Exercise goal: Using the article below on the Detroit water system lease, decide whether each statement agrees with it: (a) the memo shared among suburban officials runs 11 pages, (b) the proposed lease of the Detroit water system would last 30 years, (c) Orr's spokesman described the bargaining session held on Tuesday as unproductive. For each, answer yes or no and quote the words of the article that decide it.

Document segment:
::::
By
Chad Selweski

The Macomb Daily

As officials sort through Detroit’s voluminous plan to get out of
bankruptcy, the suburbs appear no closer to agreement on one key piece of
Emergency Manager Kevyn Orr’s blueprint – a 40-year deal to lease the
Detroit water system to Wayne, Oakland and Macomb counties for $47
million a year.

Kevyn Orr

A Feb. 11 memo shared among suburban officials outlines in blunt
language the many areas where suburban officials do not trust EM Orr’s
negotiating team. Portions of the detailed, 11-page memo indicate that
Oakland and Macomb leaders fear that they are being scammed.


“I’m a little appalled with the deal that’s on the table. It’s such a
bad deal,” said Macomb County Commissioner Jim Carabelli, a Shelby
Township Republican. “This … is some scary stuff.”

The document lays out suspicions that the high-powered lawyers
handling the negotiations for Orr have withheld or manipulated
information about the Department of Water and Sewerage’s legacy costs
related to pensions and retiree health care, anticipated expenses for
upgrading a neglected network of pipes and pumps, and $113 million worth
of past-due water bills, mostly among Detroit customers.

Beyond a brief mention of Detroit’s past political corruption
problems, the memo also complains about a “gotcha” approach by Detroit,
with EM representatives aggressively pursuing a quick deal under the
guise that the suburbs will buy in “at any price” to gain control of the
DWSD system.


Instead, the counties have balked at every step of the process as
they privately wonder: “Can the city’s representatives be trusted” to
strike a fair deal?

By allegedly hiding financial and infrastructure problems, the
document said frustrated suburban negotiators are asking “What haven’t
the counties found that will result in serious, adverse fiscal and/or
programmatic impacts once discovered?”

Bill Nowling, spokesman for Orr, said that the memo that emerged from
a 3-hour meeting of suburban officials on Feb. 11 “is dated and the
city is hopeful it no longer reflects the counties’ view of the
negotiations.” According to Nowling, a new bargaining session held on
Tuesday was productive.

“The city took issue with the tone of the memo at the time it was
written and believes it did not accurately represent the state of the
discussions,” he said.
::::
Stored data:
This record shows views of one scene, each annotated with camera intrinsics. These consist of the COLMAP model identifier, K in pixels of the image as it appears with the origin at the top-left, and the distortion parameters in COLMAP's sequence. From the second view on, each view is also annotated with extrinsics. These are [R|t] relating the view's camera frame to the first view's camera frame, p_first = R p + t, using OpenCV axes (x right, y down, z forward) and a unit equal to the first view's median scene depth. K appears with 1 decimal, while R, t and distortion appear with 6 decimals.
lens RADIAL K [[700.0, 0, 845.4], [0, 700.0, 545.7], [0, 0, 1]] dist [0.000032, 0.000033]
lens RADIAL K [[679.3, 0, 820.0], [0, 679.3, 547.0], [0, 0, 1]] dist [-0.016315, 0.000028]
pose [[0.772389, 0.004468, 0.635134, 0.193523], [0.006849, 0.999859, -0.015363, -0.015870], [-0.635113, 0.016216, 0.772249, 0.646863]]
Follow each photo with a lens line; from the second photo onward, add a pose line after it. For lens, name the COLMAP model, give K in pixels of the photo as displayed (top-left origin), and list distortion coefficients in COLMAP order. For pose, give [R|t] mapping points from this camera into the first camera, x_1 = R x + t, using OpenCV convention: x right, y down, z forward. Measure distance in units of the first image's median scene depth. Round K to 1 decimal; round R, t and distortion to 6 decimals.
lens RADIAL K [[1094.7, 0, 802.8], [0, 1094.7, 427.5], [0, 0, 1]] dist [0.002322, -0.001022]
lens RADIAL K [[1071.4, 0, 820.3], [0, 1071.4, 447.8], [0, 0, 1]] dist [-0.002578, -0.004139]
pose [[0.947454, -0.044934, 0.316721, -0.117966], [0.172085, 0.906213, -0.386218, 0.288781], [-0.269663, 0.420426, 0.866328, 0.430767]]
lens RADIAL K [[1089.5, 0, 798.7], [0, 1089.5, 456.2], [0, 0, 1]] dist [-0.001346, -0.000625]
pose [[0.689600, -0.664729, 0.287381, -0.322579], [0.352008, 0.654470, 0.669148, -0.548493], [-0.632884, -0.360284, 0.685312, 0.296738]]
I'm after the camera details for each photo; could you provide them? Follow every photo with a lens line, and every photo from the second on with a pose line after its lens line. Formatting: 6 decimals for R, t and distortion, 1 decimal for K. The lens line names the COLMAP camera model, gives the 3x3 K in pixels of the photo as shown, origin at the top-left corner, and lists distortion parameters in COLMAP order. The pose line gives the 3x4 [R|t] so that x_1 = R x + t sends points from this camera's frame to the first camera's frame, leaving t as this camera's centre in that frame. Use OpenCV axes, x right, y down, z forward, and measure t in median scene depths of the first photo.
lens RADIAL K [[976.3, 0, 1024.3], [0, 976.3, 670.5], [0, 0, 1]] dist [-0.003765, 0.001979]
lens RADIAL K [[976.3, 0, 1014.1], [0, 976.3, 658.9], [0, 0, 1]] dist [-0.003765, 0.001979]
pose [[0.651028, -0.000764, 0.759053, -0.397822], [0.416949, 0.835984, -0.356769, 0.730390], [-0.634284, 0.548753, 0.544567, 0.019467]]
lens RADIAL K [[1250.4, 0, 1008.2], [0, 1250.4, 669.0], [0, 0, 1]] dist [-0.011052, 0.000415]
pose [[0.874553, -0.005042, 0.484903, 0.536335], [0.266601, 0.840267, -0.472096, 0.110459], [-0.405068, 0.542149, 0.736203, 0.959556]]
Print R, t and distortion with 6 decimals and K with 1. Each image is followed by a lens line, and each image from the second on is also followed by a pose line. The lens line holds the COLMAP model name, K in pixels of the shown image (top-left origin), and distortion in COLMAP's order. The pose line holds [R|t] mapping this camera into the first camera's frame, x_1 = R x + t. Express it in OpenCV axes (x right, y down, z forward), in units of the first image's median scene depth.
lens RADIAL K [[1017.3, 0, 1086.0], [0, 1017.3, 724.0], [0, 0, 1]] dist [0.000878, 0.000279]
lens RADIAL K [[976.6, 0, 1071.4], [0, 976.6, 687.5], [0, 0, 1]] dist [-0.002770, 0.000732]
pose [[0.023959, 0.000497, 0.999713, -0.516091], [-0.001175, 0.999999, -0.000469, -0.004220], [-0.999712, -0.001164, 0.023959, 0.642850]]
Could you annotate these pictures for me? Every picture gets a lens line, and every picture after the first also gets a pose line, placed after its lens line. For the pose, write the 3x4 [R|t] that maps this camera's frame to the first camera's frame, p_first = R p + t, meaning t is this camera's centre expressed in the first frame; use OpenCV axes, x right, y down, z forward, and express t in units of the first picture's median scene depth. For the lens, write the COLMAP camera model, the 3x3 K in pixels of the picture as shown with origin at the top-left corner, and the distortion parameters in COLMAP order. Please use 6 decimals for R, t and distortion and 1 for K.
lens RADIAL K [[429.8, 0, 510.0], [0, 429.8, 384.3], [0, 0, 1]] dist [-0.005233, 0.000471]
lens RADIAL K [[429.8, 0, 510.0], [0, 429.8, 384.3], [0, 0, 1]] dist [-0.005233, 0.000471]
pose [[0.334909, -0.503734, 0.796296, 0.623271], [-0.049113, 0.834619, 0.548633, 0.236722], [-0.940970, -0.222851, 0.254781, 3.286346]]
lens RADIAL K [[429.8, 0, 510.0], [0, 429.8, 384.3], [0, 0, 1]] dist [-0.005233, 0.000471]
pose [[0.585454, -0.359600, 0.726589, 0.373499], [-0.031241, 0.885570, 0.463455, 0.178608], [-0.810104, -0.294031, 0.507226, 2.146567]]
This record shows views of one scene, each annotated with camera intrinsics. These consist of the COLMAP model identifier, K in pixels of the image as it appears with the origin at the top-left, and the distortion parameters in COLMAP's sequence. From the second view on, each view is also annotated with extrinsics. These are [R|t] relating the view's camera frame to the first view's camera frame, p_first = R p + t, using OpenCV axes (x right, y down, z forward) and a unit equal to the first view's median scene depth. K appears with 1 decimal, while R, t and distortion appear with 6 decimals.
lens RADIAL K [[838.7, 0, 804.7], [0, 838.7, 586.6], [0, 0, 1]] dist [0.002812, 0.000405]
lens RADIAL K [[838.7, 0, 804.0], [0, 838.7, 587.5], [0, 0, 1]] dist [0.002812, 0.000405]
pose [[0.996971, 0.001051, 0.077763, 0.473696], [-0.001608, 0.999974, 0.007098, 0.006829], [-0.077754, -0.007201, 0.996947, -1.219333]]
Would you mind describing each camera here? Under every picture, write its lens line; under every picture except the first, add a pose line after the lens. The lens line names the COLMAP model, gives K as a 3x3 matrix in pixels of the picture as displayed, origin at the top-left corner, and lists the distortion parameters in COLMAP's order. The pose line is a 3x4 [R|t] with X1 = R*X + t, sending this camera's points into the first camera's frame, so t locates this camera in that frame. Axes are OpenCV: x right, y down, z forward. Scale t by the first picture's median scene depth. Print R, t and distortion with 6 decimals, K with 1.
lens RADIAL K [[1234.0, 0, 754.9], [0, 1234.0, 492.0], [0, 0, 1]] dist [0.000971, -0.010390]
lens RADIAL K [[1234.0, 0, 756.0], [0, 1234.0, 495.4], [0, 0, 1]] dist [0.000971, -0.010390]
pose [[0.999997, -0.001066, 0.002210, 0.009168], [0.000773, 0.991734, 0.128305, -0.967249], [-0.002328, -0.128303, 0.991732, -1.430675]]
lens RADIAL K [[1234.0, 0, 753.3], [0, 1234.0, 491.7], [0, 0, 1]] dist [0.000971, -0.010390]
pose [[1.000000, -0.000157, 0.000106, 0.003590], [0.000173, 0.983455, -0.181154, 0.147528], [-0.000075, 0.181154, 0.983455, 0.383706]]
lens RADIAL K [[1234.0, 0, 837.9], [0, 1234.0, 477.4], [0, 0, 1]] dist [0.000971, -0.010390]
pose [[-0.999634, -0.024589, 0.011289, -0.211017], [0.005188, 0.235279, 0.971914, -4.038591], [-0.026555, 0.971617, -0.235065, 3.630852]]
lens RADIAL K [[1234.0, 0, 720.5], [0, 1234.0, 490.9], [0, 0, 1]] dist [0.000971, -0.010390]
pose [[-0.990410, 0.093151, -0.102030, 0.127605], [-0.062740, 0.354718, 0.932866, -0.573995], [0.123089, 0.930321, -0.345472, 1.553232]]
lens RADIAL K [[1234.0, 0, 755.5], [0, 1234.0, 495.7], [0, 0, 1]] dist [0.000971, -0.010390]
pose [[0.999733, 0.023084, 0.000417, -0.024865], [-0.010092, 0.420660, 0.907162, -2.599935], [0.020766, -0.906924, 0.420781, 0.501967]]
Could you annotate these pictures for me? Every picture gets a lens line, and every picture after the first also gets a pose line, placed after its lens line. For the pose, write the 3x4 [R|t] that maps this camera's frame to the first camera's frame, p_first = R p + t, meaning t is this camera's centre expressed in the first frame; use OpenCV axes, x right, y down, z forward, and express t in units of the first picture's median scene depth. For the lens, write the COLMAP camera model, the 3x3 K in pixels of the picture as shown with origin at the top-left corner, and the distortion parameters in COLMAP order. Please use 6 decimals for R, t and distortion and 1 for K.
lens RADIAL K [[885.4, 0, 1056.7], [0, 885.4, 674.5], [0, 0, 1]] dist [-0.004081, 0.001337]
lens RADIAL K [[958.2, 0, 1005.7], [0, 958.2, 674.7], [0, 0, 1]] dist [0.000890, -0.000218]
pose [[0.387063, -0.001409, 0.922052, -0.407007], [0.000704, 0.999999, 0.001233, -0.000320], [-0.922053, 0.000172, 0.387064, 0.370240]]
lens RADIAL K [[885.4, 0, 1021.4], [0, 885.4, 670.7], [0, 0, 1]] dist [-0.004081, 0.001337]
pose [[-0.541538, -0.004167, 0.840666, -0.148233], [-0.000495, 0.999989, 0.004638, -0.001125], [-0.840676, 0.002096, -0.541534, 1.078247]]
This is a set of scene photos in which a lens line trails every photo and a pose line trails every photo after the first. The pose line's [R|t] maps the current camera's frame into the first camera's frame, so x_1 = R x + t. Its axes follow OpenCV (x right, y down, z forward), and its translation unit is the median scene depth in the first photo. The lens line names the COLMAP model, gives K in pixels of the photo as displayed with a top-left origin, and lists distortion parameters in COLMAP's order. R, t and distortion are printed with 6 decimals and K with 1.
::::
Solved exercise:
(a) Yes: "the detailed, 11-page memo"
(b) No: "a 40-year deal to lease the Detroit water system"
(c) No: "a new bargaining session held on Tuesday was productive"